All of the records must be repeated exactly.

RECORDS FOR THIS EXERCISE:
┌──

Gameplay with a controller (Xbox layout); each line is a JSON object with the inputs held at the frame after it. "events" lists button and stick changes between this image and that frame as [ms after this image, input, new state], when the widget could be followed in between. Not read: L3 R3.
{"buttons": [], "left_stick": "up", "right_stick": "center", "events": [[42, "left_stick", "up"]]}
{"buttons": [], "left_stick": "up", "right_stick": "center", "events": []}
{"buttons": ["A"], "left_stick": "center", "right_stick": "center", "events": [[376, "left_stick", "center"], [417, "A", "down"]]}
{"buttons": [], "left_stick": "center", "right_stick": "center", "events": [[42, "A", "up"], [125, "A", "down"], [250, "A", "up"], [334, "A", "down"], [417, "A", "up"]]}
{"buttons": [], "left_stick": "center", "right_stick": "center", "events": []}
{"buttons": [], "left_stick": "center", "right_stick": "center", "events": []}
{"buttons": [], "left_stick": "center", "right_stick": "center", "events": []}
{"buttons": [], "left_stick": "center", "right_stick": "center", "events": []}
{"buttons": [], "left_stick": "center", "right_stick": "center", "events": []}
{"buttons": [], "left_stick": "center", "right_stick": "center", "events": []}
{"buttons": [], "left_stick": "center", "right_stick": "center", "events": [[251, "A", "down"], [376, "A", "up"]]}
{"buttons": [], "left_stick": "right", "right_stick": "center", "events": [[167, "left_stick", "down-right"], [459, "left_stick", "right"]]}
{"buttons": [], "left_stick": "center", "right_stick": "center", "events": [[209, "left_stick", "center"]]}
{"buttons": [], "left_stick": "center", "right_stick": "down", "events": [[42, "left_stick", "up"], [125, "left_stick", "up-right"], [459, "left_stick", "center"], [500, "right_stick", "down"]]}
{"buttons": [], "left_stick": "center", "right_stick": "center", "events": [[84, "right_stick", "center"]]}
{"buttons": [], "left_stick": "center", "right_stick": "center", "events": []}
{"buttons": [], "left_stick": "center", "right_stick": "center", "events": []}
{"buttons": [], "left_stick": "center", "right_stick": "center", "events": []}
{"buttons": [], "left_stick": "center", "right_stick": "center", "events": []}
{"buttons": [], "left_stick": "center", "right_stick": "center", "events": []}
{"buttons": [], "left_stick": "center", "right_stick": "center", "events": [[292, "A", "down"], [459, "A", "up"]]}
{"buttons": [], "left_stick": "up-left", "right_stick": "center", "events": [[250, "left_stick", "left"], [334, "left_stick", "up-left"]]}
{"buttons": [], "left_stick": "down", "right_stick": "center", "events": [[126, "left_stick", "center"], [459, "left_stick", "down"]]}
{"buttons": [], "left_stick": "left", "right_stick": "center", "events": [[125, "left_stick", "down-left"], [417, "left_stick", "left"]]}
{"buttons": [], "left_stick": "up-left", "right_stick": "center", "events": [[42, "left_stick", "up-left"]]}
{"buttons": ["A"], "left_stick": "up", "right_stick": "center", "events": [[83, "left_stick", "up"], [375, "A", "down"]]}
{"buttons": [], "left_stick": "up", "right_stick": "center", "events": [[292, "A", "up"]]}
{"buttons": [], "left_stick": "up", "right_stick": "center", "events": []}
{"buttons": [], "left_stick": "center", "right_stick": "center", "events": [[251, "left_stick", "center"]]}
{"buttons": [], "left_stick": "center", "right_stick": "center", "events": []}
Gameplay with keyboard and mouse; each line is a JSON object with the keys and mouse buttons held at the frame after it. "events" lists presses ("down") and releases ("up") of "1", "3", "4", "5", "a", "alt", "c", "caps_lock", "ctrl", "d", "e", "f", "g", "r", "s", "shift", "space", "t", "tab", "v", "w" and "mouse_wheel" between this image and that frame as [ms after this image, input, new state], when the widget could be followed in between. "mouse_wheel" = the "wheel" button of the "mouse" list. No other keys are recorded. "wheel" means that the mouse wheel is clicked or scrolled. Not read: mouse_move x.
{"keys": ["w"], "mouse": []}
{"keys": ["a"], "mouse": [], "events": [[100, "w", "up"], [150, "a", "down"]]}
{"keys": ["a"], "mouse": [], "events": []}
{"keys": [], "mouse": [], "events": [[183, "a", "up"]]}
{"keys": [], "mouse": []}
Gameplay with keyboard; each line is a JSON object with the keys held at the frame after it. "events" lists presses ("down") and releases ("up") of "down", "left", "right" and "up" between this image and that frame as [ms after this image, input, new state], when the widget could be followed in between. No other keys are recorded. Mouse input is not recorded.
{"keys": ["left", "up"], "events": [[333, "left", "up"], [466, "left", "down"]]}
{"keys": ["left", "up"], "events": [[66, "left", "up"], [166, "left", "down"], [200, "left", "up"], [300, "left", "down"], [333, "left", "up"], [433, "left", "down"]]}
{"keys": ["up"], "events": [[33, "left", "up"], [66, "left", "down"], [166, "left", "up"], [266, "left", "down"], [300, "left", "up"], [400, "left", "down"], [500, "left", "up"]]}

└──

EXERCISE ANSWER:
Gameplay with a controller (Xbox layout); each line is a JSON object with the inputs held at the frame after it. "events" lists button and stick changes between this image and that frame as [ms after this image, input, new state], when the widget could be followed in between. Not read: L3 R3.
{"buttons": [], "left_stick": "up", "right_stick": "center", "events": [[42, "left_stick", "up"]]}
{"buttons": [], "left_stick": "up", "right_stick": "center", "events": []}
{"buttons": ["A"], "left_stick": "center", "right_stick": "center", "events": [[376, "left_stick", "center"], [417, "A", "down"]]}
{"buttons": [], "left_stick": "center", "right_stick": "center", "events": [[42, "A", "up"], [125, "A", "down"], [250, "A", "up"], [334, "A", "down"], [417, "A", "up"]]}
{"buttons": [], "left_stick": "center", "right_stick": "center", "events": []}
{"buttons": [], "left_stick": "center", "right_stick": "center", "events": []}
{"buttons": [], "left_stick": "center", "right_stick": "center", "events": []}
{"buttons": [], "left_stick": "center", "right_stick": "center", "events": []}
{"buttons": [], "left_stick": "center", "right_stick": "center", "events": []}
{"buttons": [], "left_stick": "center", "right_stick": "center", "events": []}
{"buttons": [], "left_stick": "center", "right_stick": "center", "events": [[251, "A", "down"], [376, "A", "up"]]}
{"buttons": [], "left_stick": "right", "right_stick": "center", "events": [[167, "left_stick", "down-right"], [459, "left_stick", "right"]]}
{"buttons": [], "left_stick": "center", "right_stick": "center", "events": [[209, "left_stick", "center"]]}
{"buttons": [], "left_stick": "center", "right_stick": "down", "events": [[42, "left_stick", "up"], [125, "left_stick", "up-right"], [459, "left_stick", "center"], [500, "right_stick", "down"]]}
{"buttons": [], "left_stick": "center", "right_stick": "center", "events": [[84, "right_stick", "center"]]}
{"buttons": [], "left_stick": "center", "right_stick": "center", "events": []}
{"buttons": [], "left_stick": "center", "right_stick": "center", "events": []}
{"buttons": [], "left_stick": "center", "right_stick": "center", "events": []}
{"buttons": [], "left_stick": "center", "right_stick": "center", "events": []}
{"buttons": [], "left_stick": "center", "right_stick": "center", "events": []}
{"buttons": [], "left_stick": "center", "right_stick": "center", "events": [[292, "A", "down"], [459, "A", "up"]]}
{"buttons": [], "left_stick": "up-left", "right_stick": "center", "events": [[250, "left_stick", "left"], [334, "left_stick", "up-left"]]}
{"buttons": [], "left_stick": "down", "right_stick": "center", "events": [[126, "left_stick", "center"], [459, "left_stick", "down"]]}
{"buttons": [], "left_stick": "left", "right_stick": "center", "events": [[125, "left_stick", "down-left"], [417, "left_stick", "left"]]}
{"buttons": [], "left_stick": "up-left", "right_stick": "center", "events": [[42, "left_stick", "up-left"]]}
{"buttons": ["A"], "left_stick": "up", "right_stick": "center", "events": [[83, "left_stick", "up"], [375, "A", "down"]]}
{"buttons": [], "left_stick": "up", "right_stick": "center", "events": [[292, "A", "up"]]}
{"buttons": [], "left_stick": "up", "right_stick": "center", "events": []}
{"buttons": [], "left_stick": "center", "right_stick": "center", "events": [[251, "left_stick", "center"]]}
{"buttons": [], "left_stick": "center", "right_stick": "center", "events": []}
Gameplay with keyboard and mouse; each line is a JSON object with the keys and mouse buttons held at the frame after it. "events" lists presses ("down") and releases ("up") of "1", "3", "4", "5", "a", "alt", "c", "caps_lock", "ctrl", "d", "e", "f", "g", "r", "s", "shift", "space", "t", "tab", "v", "w" and "mouse_wheel" between this image and that frame as [ms after this image, input, new state], when the widget could be followed in between. "mouse_wheel" = the "wheel" button of the "mouse" list. No other keys are recorded. "wheel" means that the mouse wheel is clicked or scrolled. Not read: mouse_move x.
{"keys": ["w"], "mouse": []}
{"keys": ["a"], "mouse": [], "events": [[100, "w", "up"], [150, "a", "down"]]}
{"keys": ["a"], "mouse": [], "events": []}
{"keys": [], "mouse": [], "events": [[183, "a", "up"]]}
{"keys": [], "mouse": []}
Gameplay with keyboard; each line is a JSON object with the keys held at the frame after it. "events" lists presses ("down") and releases ("up") of "down", "left", "right" and "up" between this image and that frame as [ms after this image, input, new state], when the widget could be followed in between. No other keys are recorded. Mouse input is not recorded.
{"keys": ["left", "up"], "events": [[333, "left", "up"], [466, "left", "down"]]}
{"keys": ["left", "up"], "events": [[66, "left", "up"], [166, "left", "down"], [200, "left", "up"], [300, "left", "down"], [333, "left", "up"], [433, "left", "down"]]}
{"keys": ["up"], "events": [[33, "left", "up"], [66, "left", "down"], [166, "left", "up"], [266, "left", "down"], [300, "left", "up"], [400, "left", "down"], [500, "left", "up"]]}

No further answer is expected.